Your task: In the entries below, count the lines that hold the string "Interessen" and state only that count.

Records from a data source:
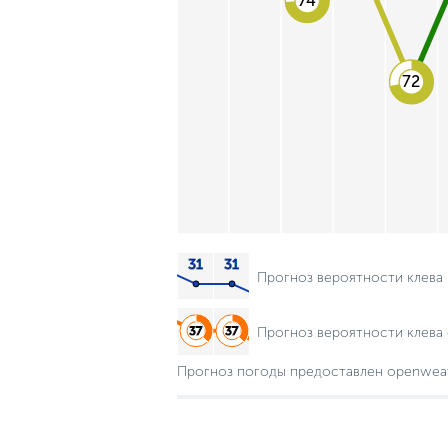
74
72
Прогноз вероятности клева
Прогноз вероятности клева 
Прогноз погоды предоставлен openwea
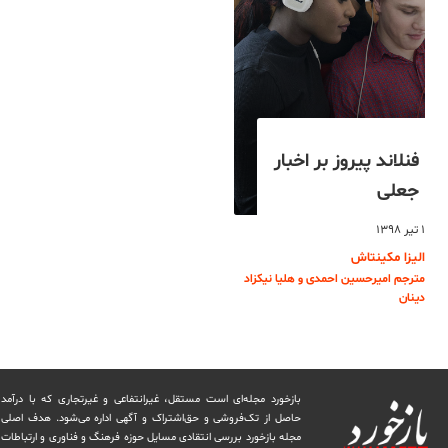
فنلاند پیروز بر اخبار
جعلی
۱ تیر ۱۳۹۸
الیزا مکینتاش
مترجم امیرحسین احمدی و هلیا نیکزاد
دینان
بازخورد مجله‌ای است مستقل، غیرانتفاعی و غیرتجاری که با درآمد
حاصل از تک‌فروشی و حق‌اشتراک و آگهی اداره می‌شود. ‏هدف اصلی
مجله بازخورد بررسی انتقادی مسایل حوزه فرهنگ و فناوری و ارتباطات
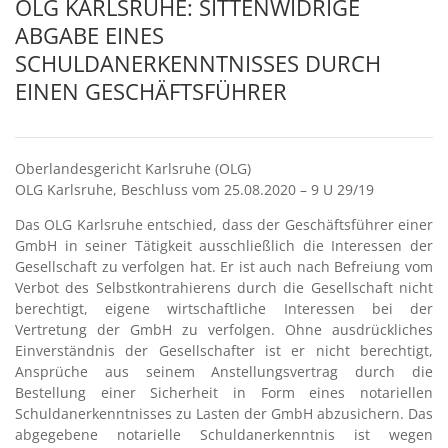
OLG KARLSRUHE: SITTENWIDRIGE
ABGABE EINES
SCHULDANERKENNTNISSES DURCH
EINEN GESCHÄFTSFÜHRER
Oberlandesgericht Karlsruhe (OLG)
OLG Karlsruhe, Beschluss vom 25.08.2020 – 9 U 29/19
Das OLG Karlsruhe entschied, dass der Geschäftsführer einer
GmbH in seiner Tätigkeit ausschließlich die Interessen der
Gesellschaft zu verfolgen hat. Er ist auch nach Befreiung vom
Verbot des Selbstkontrahierens durch die Gesellschaft nicht
berechtigt, eigene wirtschaftliche Interessen bei der
Vertretung der GmbH zu verfolgen. Ohne ausdrückliches
Einverständnis der Gesellschafter ist er nicht berechtigt,
Ansprüche aus seinem Anstellungsvertrag durch die
Bestellung einer Sicherheit in Form eines notariellen
Schuldanerkenntnisses zu Lasten der GmbH abzusichern. Das
abgegebene notarielle Schuldanerkenntnis ist wegen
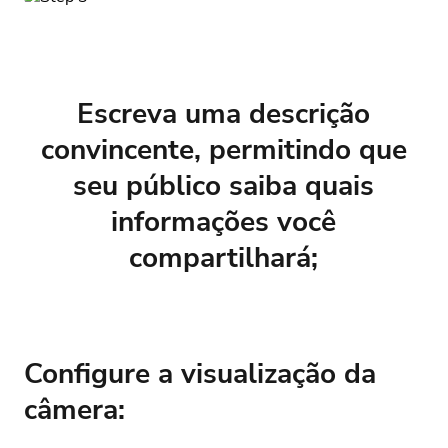
Escreva uma descrição
convincente, permitindo que
seu público saiba quais
informações você
compartilhará;
Configure a visualização da
câmera:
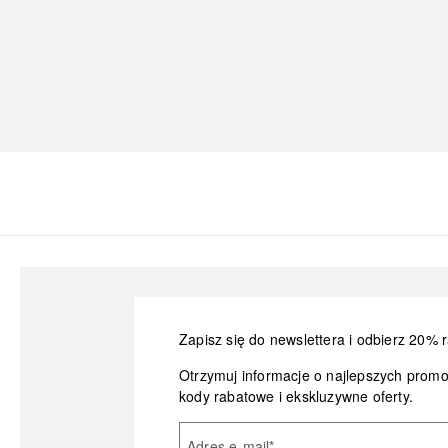
Zapisz się do newslettera i odbierz 20% r
Otrzymuj informacje o najlepszych prom
kody rabatowe i ekskluzywne oferty.
Adres e-mail
*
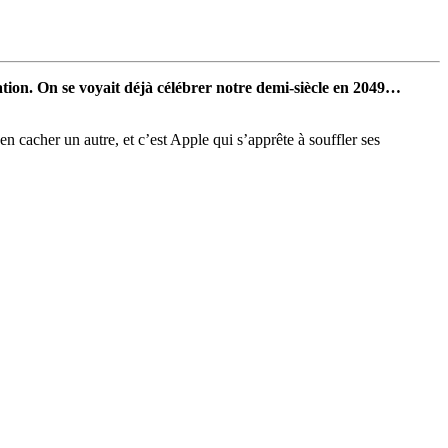
tion. On se voyait déjà célébrer notre demi-siècle en 2049…
 cacher un autre, et c’est Apple qui s’apprête à souffler ses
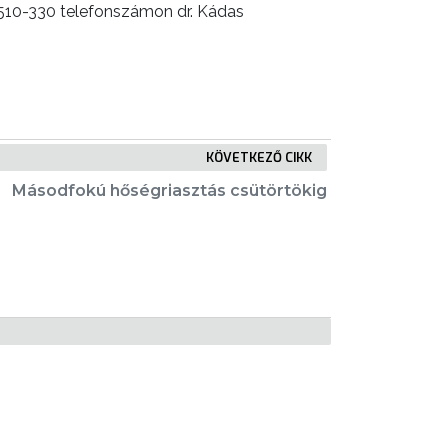
/510-330 telefonszámon dr. Kádas
KÖVETKEZŐ CIKK
Másodfokú hőségriasztás csütörtökig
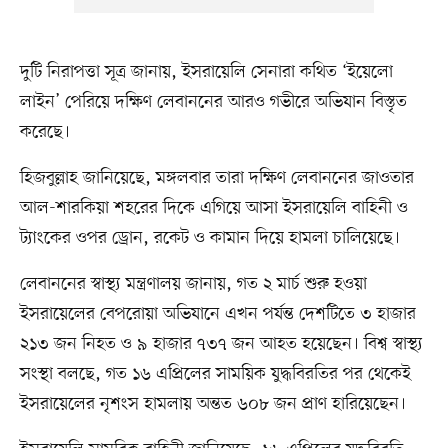
দুটি নিরাপত্তা সূত্র জানায়, ইসরায়েলি সেনারা কথিত ‘ইয়েলো
লাইন’ পেরিয়ে দক্ষিণ লেবাননের আরও গভীরে অভিযান বিস্তৃত
করেছে।
হিজবুল্লাহ জানিয়েছে, মঙ্গলবার তারা দক্ষিণ লেবাননের জাওতার
আল-শারকিয়া শহরের দিকে এগিয়ে আসা ইসরায়েলি বাহিনী ও
ট্যাংকের ওপর ড্রোন, রকেট ও কামান দিয়ে হামলা চালিয়েছে।
লেবাননের স্বাস্থ্য মন্ত্রণালয় জানায়, গত ২ মার্চ শুরু হওয়া
ইসরায়েলের বেপরোয়া অভিযানে এখন পর্যন্ত দেশটিতে ৩ হাজার
২১৩ জন নিহত ও ৯ হাজার ৭৩৭ জন আহত হয়েছেন। বিশ্ব স্বাস্থ্য
সংস্থা বলছে, গত ১৬ এপ্রিলের সাময়িক যুদ্ধবিরতির পর থেকেই
ইসরায়েলের নৃশংস হামলায় অন্তত ৬০৮ জন প্রাণ হারিয়েছেন।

Solution for this problem: 2